Iranian foreign minister Mohammad Javad Zarif has declared that Tehran would be willing to take part in Syria peace talks in Geneva, scheduled for January, if they are invited.

"Participation of Iran in Geneva 2 is in our view an important contribution to the resolution of the problem. We have said all along that if Iran is invited, we will participate without any preconditions," Zarif told Iran's Press TV.

In a continuation of the increasingly moderate line taken by the Iranian president Hassan Rouhani, Zarif has declared Iran's intention of seeking a resolution to the conflict.

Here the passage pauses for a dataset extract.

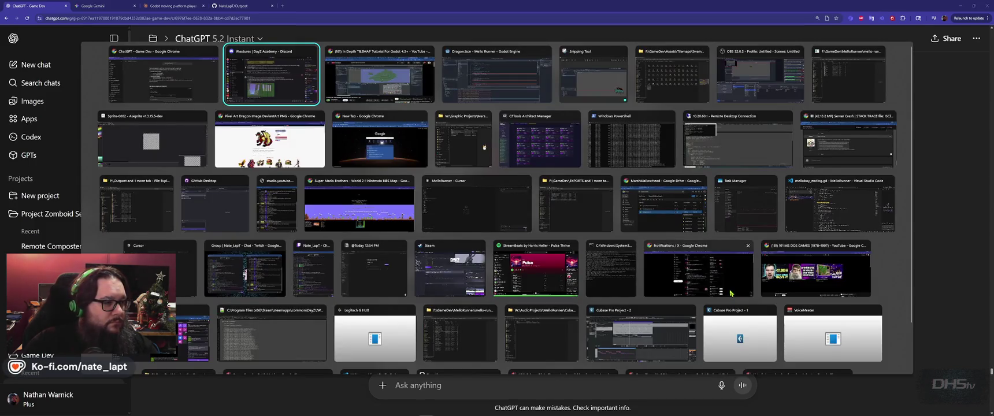
click(497, 75)
click(498, 140)
key(ctrl+a)
key(ctrl+v)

Despite still supporting the Assad regime, Zarif's statement of concilliatory intent is in stark contrast to the prior Iranian policy of supporting the regime's crackdown on rebels by sending members of the Quds force and snipers to assist Assad's soldiers.

As one of the main backers of Syrian president Bashar al-Assad alongside Russia, Iran has played a complicit role in the conflcit that has lasted over two years, killed over 100,000 people and displaced over two million.

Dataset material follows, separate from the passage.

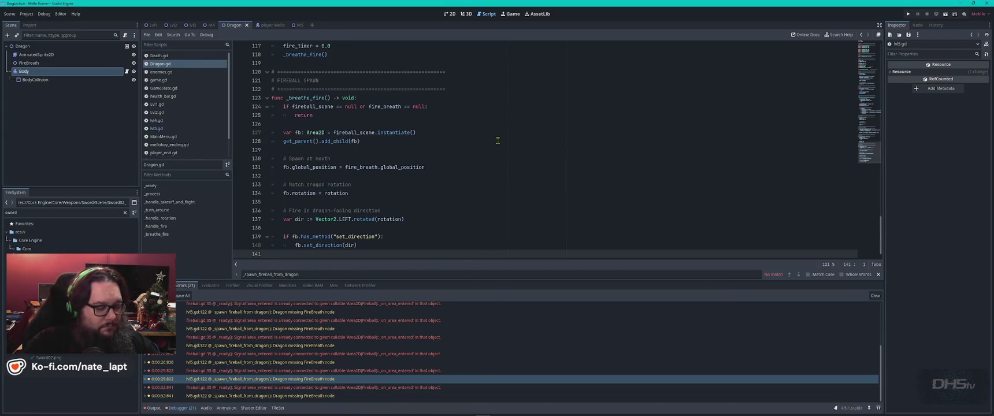
key(F5)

However, Iran sitting at the table with both parties in Geneva increases the odds of an agreement being signed in January.

Iran's unwillingness to sign last year's "Geneva 1" framework, an international accord on Syria, has led to western opposition of Iranian attendance at the peace talks in January next year.

Yet, after decades of icy relations between Iran and Washington, tensions have thawed since the election of Hassan Rouhani in June who has pledged to follow the line of "constructive engagement" with the west in order to alleviate the crippling effect of international sanctions caused by the Iranian nuclear programme.

This policy led to the landmark deal between Iran and the six world powers last week in Geneva which rolled back certain aspects of the nuclear programme.

Whether Iran is to be invited or not is unclear. Zaif stated that, whether Iran is invited or not, the resolution of the Syrian civil war was an issue of Iranian "national importance" and that Tehran would continue to work towards a peaceful outcome.

He denied reports that Syria was a topic of discussion during the historic nuclear talks with six world powers in Geneva last week.